I also dont name climbs until Ive freed them, dont really care what others do but I feel if i can't free it...Im not worthy of having my name next to it. Placing bolts in a route does not give you ownership/naming rights, just buys you some time to work the route to get em....otherwise it becomes "Open project" until someone gets the clean ascent. Yeah its hard working putting up a route, but me personally would rather just walk away if I cant get up it, rather than saying "I cant climb it, but you see those bolts, those babys I put in...good eh???"...but like I said thats just my thoughts, everyone will have different ideals and thats fine.

nmonteith
10-Jul-2006
1:13:33 PM
I think its just too murky to make a blanket rule. Names and dates of the first TR ascent can be a pretty
cool historial record! (ie routes at KP were done by the famous old guared in the late 1950's as training
for real mountain routes - and then led decades later by their more pure minded trainees). Remember
single pitch climbing wasn't really consideedr proper climbing until the 60s! They top-roped things
because it was just a training tool.
James
10-Jul-2006
1:24:11 PM
On 10/07/2006 nmonteith wrote:
>The Shefield Steal example is really stupid. He didn't even free the entire
>route! If we all re-named a route
>every time someone elimnated an aid move we would have 5+ different names
>for Ozy, Seventh Pillar
>ect ect.

There has never been a precedent for re-naming freed aid routes in Australia (unlike the UK for example). why change this now?
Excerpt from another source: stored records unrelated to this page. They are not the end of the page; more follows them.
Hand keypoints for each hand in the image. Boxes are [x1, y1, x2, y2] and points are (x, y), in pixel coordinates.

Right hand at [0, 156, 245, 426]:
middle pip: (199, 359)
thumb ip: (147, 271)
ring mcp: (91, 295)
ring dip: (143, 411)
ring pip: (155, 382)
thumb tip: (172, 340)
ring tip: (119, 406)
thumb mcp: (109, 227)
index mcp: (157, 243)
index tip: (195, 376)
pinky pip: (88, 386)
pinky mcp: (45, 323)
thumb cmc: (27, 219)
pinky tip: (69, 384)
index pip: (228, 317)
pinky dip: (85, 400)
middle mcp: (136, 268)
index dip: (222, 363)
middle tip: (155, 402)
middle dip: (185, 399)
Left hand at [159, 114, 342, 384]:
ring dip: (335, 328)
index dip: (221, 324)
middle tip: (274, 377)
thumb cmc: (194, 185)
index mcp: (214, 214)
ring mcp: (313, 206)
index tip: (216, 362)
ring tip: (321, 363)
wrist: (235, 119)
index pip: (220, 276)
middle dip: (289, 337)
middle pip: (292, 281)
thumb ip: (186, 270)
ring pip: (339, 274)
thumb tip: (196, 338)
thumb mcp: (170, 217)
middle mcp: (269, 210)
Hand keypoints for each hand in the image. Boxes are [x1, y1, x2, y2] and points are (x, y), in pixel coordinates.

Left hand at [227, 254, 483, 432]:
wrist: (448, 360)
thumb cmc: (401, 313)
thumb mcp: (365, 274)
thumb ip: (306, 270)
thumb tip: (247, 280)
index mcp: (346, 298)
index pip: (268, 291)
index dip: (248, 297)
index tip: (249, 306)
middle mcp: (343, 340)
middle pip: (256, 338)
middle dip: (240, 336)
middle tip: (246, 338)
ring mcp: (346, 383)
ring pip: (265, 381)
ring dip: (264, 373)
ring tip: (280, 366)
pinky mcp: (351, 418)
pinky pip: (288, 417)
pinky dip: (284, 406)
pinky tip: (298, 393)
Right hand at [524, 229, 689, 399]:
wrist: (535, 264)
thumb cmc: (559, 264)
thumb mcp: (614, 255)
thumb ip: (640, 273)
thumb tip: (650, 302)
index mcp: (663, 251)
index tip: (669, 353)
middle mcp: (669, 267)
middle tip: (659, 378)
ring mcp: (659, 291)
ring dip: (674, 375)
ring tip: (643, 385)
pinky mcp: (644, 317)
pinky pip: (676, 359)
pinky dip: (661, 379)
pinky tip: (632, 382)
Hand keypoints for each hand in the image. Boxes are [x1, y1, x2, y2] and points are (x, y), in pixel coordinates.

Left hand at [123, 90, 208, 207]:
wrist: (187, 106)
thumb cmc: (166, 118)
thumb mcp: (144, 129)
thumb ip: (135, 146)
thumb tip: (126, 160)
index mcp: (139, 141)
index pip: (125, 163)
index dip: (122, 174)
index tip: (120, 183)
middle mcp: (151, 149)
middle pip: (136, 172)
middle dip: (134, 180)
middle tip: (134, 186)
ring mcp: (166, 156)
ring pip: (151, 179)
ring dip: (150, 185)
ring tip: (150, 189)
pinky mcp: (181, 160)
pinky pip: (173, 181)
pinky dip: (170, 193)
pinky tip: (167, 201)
everyone knows it looks stupid claiming top-ropes as FA's - if anyone wants to claim anything as such then I don't really care if they do, its not my name on it.
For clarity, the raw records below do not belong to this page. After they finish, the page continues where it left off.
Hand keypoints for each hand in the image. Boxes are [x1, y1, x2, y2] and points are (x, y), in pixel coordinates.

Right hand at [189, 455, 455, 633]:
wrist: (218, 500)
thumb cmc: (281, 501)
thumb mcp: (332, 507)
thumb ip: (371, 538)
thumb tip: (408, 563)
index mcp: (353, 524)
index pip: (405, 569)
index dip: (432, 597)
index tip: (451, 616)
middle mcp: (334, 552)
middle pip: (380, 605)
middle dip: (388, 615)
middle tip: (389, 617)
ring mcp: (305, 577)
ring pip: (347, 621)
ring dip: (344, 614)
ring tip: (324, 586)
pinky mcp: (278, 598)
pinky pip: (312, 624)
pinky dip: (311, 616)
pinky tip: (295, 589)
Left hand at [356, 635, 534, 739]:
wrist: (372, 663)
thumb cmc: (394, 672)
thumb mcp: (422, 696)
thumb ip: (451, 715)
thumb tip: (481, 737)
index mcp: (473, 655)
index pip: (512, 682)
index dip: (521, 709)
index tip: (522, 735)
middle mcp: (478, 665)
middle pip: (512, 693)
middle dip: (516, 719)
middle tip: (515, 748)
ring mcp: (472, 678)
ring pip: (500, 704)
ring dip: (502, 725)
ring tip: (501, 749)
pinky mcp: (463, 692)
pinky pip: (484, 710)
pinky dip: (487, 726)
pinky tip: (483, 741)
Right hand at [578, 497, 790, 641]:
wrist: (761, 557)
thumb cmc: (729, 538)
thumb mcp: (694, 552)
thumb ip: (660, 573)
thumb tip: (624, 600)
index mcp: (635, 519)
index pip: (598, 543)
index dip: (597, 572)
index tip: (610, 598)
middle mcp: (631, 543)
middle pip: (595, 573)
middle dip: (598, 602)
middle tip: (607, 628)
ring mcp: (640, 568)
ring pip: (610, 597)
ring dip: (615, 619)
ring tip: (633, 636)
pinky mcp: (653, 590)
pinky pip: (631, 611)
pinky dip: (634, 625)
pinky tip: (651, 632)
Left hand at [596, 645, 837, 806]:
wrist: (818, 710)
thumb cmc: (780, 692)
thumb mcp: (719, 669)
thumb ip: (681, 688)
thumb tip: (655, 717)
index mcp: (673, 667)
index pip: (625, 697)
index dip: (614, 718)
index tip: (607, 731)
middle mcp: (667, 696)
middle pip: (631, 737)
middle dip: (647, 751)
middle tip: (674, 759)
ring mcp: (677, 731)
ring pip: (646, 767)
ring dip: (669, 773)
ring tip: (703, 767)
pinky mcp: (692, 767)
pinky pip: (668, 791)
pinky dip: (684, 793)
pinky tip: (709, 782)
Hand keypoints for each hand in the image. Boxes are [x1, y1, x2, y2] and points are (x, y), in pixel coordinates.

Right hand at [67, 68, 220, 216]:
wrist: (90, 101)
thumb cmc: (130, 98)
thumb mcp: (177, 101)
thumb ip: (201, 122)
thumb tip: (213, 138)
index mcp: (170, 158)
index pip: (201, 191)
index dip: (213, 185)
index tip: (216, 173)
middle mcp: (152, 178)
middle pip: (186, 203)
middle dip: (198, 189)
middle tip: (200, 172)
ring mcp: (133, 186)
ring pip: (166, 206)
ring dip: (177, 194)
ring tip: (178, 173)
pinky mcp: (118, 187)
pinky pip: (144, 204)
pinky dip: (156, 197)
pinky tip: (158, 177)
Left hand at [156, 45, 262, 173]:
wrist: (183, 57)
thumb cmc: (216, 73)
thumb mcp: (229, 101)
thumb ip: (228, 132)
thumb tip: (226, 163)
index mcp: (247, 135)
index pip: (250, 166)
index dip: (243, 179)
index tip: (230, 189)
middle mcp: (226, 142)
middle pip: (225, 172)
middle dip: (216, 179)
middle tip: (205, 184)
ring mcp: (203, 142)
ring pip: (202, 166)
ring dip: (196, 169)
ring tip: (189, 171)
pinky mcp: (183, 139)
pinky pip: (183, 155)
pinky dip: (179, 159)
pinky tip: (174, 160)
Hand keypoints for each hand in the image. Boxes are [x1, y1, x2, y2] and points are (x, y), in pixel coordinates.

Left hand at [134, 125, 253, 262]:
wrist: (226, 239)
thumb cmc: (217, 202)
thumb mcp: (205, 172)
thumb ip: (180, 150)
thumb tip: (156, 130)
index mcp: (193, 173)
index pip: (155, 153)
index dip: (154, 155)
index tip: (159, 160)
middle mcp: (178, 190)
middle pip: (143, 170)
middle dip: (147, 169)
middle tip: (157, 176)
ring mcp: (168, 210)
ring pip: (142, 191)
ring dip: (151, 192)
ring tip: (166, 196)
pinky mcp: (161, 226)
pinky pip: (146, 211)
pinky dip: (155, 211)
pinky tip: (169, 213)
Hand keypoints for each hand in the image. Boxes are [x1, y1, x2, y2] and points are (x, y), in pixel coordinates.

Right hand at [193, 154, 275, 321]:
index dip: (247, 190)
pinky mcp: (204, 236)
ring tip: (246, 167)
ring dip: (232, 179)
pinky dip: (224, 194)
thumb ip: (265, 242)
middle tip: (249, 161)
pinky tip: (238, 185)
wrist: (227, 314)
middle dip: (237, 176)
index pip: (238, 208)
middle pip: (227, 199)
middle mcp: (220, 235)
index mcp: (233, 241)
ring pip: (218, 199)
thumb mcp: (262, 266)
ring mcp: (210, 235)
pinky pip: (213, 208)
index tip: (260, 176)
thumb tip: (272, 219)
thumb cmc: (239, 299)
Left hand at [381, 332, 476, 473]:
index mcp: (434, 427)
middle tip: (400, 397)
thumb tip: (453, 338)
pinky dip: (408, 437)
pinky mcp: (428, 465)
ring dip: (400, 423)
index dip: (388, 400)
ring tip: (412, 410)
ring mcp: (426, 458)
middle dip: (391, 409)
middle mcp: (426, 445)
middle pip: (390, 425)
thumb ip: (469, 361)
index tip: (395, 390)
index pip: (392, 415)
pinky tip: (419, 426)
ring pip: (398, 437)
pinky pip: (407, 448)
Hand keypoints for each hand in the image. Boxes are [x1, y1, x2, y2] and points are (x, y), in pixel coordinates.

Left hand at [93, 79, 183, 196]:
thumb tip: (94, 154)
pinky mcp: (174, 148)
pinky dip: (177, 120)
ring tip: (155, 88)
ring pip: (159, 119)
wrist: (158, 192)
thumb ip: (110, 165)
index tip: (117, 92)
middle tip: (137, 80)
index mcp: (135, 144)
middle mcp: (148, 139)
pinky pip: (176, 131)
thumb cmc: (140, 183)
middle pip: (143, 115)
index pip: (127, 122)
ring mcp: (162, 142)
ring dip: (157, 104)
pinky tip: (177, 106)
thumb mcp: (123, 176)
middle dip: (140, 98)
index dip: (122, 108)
in the case of the Taipan topo though.. to me it makes sense to mark projects (or routes done as 24 M1 or whatever the case may be). But only because this topo will end up being a resource used by lots & lots of people for a fair while into the future (until the next time a topo for Taipan is produced). Everyone will look at the lines of mystery bolts & wonder what they are - at least they will know they're a project/open project/abandoned project/whatever. The topo would be incomplete otherwise.
Ronny
10-Jul-2006
1:24:54 PM
On 10/07/2006 nmonteith wrote:
>I think its just too murky to make a blanket rule. Names and dates of the
>first TR ascent can be a pretty
>cool historial record! (ie routes at KP were done by the famous old guared
>in the late 1950's as training
>for real mountain routes - and then led decades later by their more pure
>minded trainees). Remember
>single pitch climbing wasn't really consideedr proper climbing until the
>60s! They top-roped things
>because it was just a training tool.

Just like I said above, those routes were 'done' in the style of the times back then. So sure they go down as routes with first ascent details. If you tried to write up routes similar to those as top-rope routes these days it wouldn't make sense. So this is not really relevant.
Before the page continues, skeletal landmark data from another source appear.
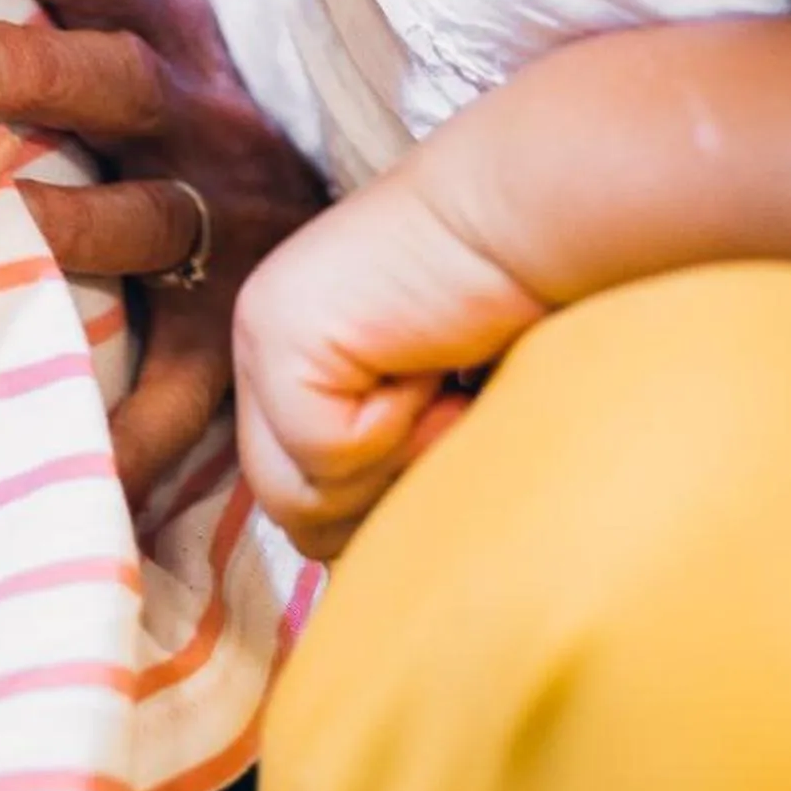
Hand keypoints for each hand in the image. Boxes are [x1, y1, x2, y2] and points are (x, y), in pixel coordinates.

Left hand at [0, 0, 325, 503]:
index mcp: (159, 28)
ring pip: (147, 219)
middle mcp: (195, 112)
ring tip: (6, 233)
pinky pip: (185, 391)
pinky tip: (74, 461)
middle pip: (118, 77)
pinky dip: (132, 432)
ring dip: (74, 224)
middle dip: (38, 67)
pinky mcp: (233, 325)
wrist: (344, 205)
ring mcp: (221, 220)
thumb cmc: (184, 102)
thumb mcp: (138, 15)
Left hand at [231, 165, 546, 559]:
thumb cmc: (514, 319)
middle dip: (385, 497)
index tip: (443, 444)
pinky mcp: (279, 338)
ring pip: (302, 502)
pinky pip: (328, 456)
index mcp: (293, 361)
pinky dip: (398, 431)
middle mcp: (262, 343)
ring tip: (438, 388)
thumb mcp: (437, 418)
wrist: (529, 220)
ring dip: (396, 467)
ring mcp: (261, 337)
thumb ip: (389, 473)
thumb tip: (377, 570)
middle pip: (292, 516)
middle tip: (446, 420)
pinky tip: (428, 364)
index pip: (300, 499)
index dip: (380, 504)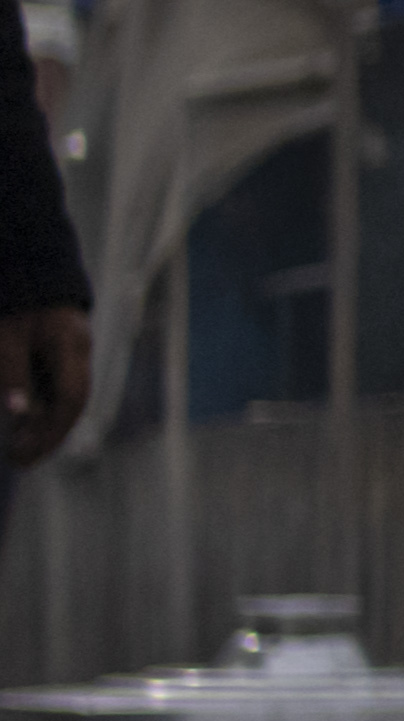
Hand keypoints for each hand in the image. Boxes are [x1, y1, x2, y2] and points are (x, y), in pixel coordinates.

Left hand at [0, 303, 82, 472]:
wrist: (27, 260)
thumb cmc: (14, 298)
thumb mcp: (5, 335)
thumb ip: (12, 373)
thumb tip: (18, 414)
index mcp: (70, 345)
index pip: (70, 398)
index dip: (50, 431)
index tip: (24, 454)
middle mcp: (79, 349)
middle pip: (72, 402)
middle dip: (48, 434)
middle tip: (20, 460)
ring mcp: (74, 347)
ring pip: (65, 395)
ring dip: (45, 423)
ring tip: (21, 447)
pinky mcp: (62, 347)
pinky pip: (58, 384)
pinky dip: (43, 405)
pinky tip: (25, 419)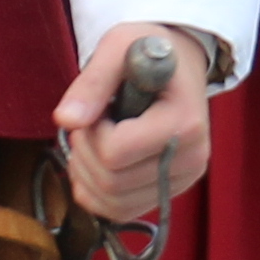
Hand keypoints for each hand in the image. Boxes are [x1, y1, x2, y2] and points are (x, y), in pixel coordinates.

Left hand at [55, 22, 217, 217]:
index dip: (92, 130)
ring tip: (97, 139)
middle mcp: (193, 159)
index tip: (100, 106)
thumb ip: (91, 83)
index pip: (115, 152)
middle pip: (110, 181)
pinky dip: (96, 193)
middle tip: (94, 120)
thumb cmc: (148, 49)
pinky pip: (119, 212)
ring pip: (111, 202)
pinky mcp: (170, 193)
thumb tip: (66, 120)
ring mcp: (184, 181)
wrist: (176, 60)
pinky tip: (98, 162)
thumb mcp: (117, 47)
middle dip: (86, 151)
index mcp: (186, 123)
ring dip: (86, 173)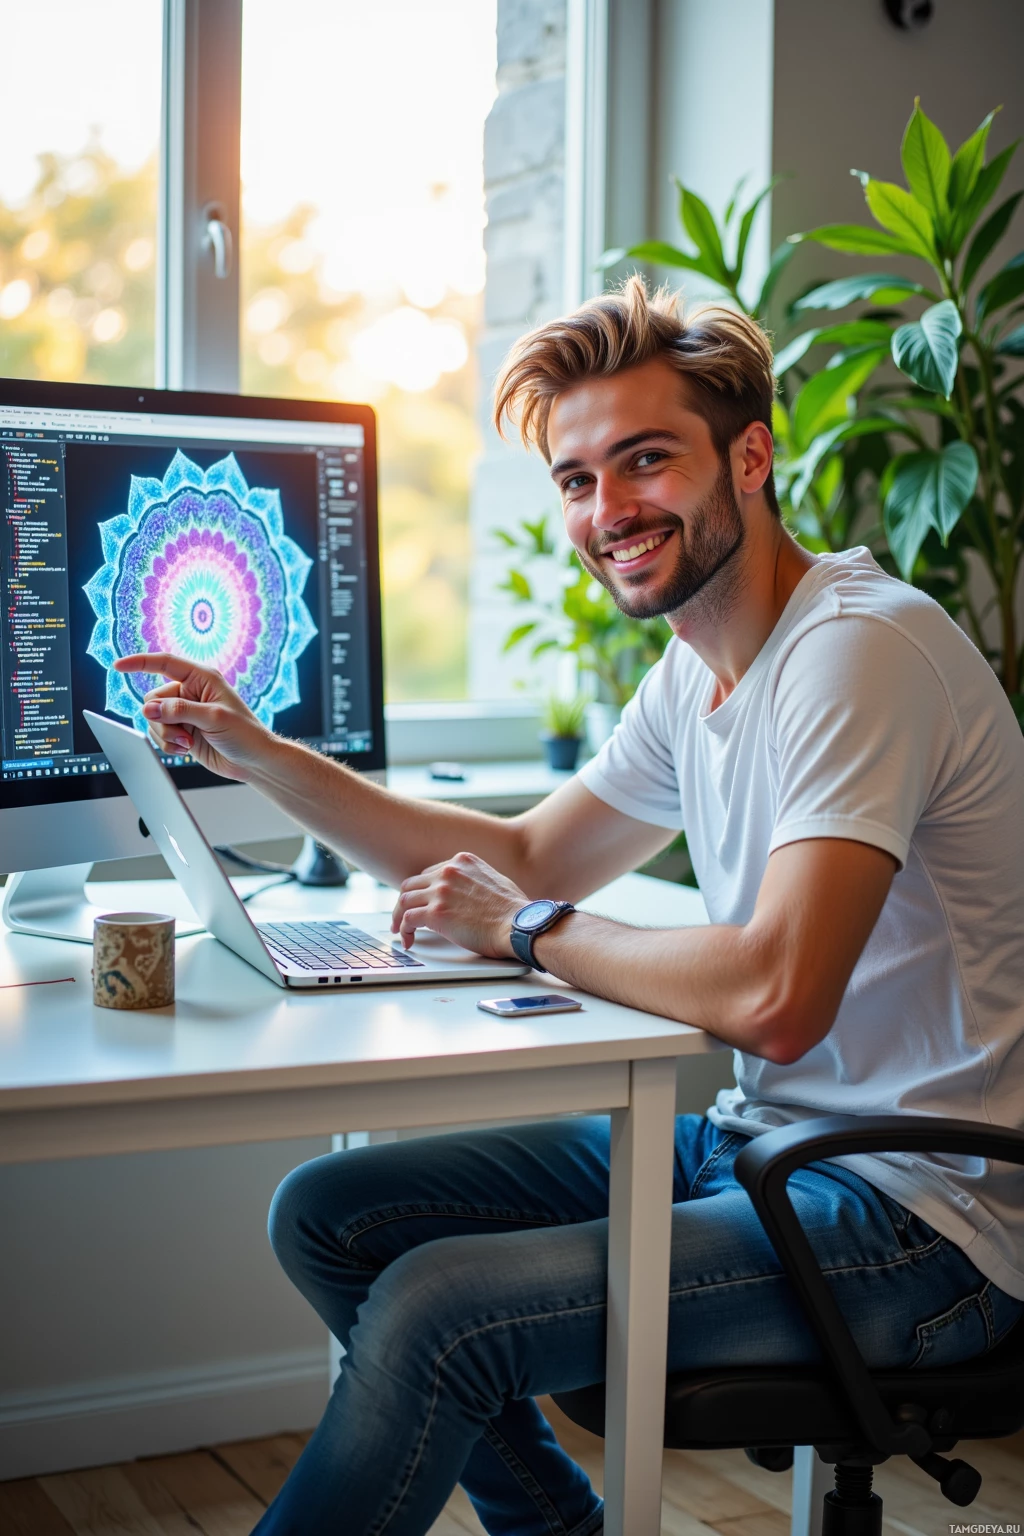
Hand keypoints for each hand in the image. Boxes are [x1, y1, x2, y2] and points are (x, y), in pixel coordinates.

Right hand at [112, 653, 273, 781]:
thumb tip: (149, 709)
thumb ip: (179, 711)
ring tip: (188, 743)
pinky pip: (159, 735)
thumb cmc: (245, 734)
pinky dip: (168, 745)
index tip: (117, 666)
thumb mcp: (213, 718)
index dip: (140, 663)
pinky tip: (186, 750)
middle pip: (153, 699)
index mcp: (202, 678)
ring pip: (153, 720)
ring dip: (166, 735)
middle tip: (183, 733)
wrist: (253, 761)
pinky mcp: (182, 732)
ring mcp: (185, 713)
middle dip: (162, 719)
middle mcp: (191, 692)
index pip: (165, 663)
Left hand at [391, 851, 525, 955]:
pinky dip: (403, 930)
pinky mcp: (436, 913)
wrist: (518, 925)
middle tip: (403, 916)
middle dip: (405, 901)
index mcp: (462, 861)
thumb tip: (469, 894)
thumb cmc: (514, 910)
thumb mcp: (496, 880)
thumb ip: (476, 881)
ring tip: (399, 930)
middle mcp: (448, 872)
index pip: (430, 873)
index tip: (420, 902)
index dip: (422, 890)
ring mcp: (440, 891)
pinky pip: (407, 920)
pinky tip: (408, 940)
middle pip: (412, 884)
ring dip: (399, 916)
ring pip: (405, 900)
And the 'historical record' argument doesn't really go anywhere anyway - what about rodw's routes that he walks away from when he can't do it after much work and expense? who records that? The answer is that if it is important it will be recorded in a guide or whatever (eg everyone knows who 'prepared and equipped' punks).

BTW- didn't mean to suggest you weren't important rodw ;)

rodw
10-Jul-2006
1:27:00 PM
I also agree with that Neil, to be honest if someone had already named it after TR, even if I did bolt it I'd probably not claim FA or rename the route...its smacks a bit like its grandstanding to me.

gremlin
10-Jul-2006
1:38:08 PM
Knowing who the FA (even FTRA) is handy... certain climbers have certain styles
Rob Stazewski's difficult, bold and hard to protect trad lines... (yuk!)
Montheith's weird/elcheapo/crazy/rusted Tibro routes... (double yuk!!!) :P (just kidding)
Stuff done by Rick White, Greg Sherd and Co. before they found Frog...

Sometimes i pick a climb (or choose not to do one) simply based on the FA.